▶ [SUPPLIED RECORDS]
BEGIN

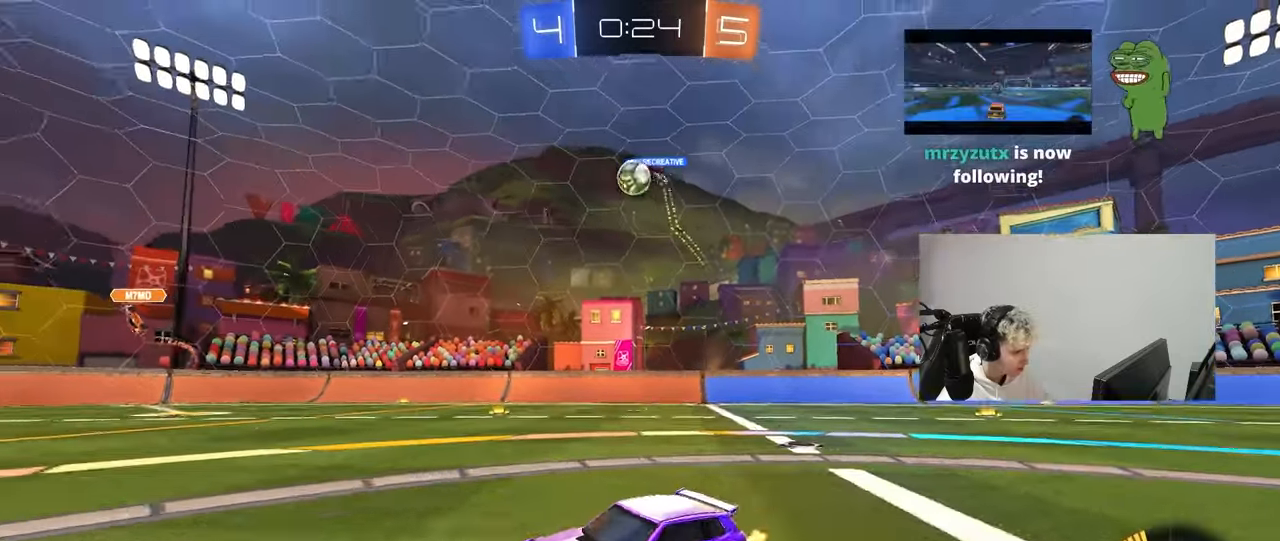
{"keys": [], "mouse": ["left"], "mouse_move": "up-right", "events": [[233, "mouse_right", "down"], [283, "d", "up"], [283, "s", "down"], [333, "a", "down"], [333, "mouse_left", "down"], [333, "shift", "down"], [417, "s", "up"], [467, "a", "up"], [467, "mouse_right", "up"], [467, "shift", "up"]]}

END
BEGIN

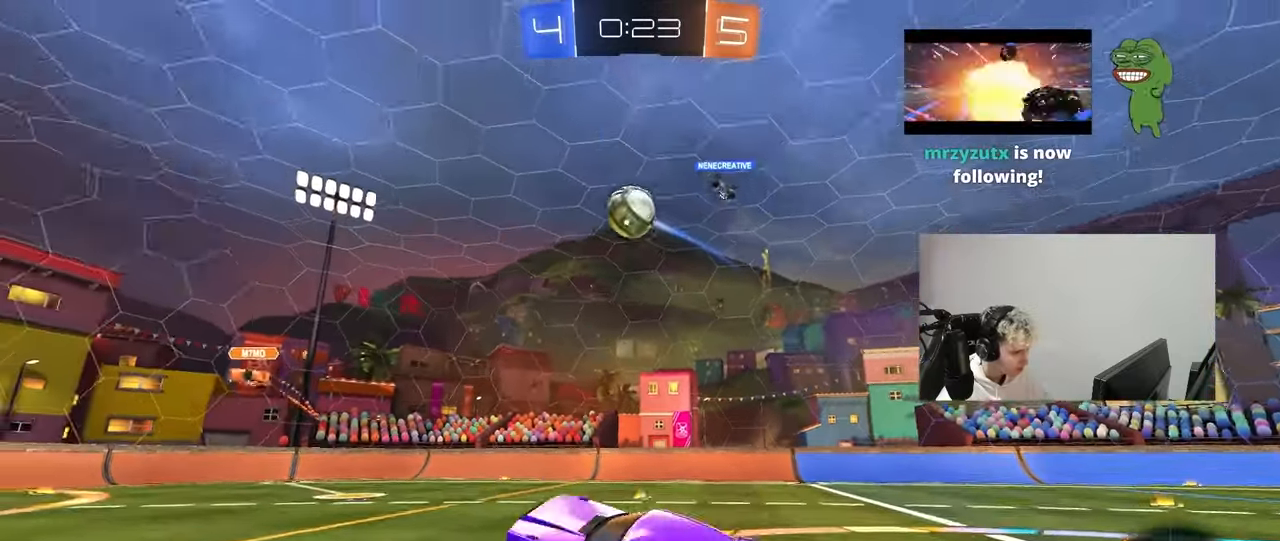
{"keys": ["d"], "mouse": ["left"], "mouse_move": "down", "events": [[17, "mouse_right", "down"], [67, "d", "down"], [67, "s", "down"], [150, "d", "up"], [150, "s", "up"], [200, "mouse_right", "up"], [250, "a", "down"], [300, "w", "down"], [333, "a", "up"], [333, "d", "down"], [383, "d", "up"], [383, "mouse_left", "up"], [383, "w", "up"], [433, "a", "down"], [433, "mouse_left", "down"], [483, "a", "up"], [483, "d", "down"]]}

END
BEGIN

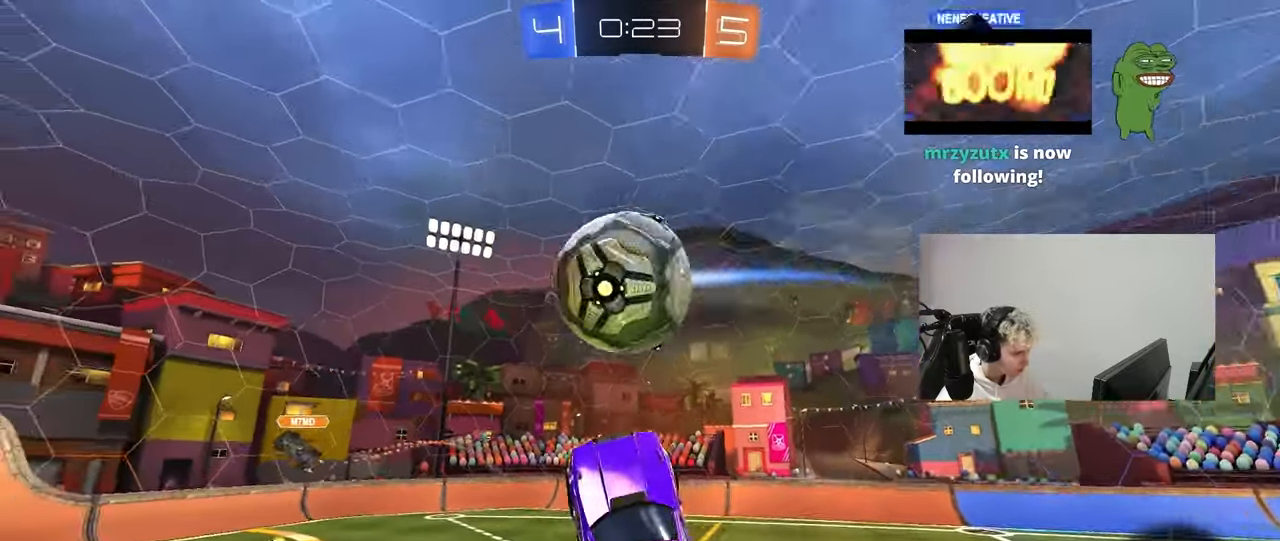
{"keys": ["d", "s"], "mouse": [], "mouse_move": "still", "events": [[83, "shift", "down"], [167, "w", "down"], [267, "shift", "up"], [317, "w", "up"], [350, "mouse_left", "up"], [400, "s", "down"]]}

END

▶ [DIRECTIONS] Show every line in the entries above that contains the string "shift".

▶ [REPLY]
{"keys": [], "mouse": ["left"], "mouse_move": "up-right", "events": [[233, "mouse_right", "down"], [283, "d", "up"], [283, "s", "down"], [333, "a", "down"], [333, "mouse_left", "down"], [333, "shift", "down"], [417, "s", "up"], [467, "a", "up"], [467, "mouse_right", "up"], [467, "shift", "up"]]}
{"keys": ["d", "s"], "mouse": [], "mouse_move": "still", "events": [[83, "shift", "down"], [167, "w", "down"], [267, "shift", "up"], [317, "w", "up"], [350, "mouse_left", "up"], [400, "s", "down"]]}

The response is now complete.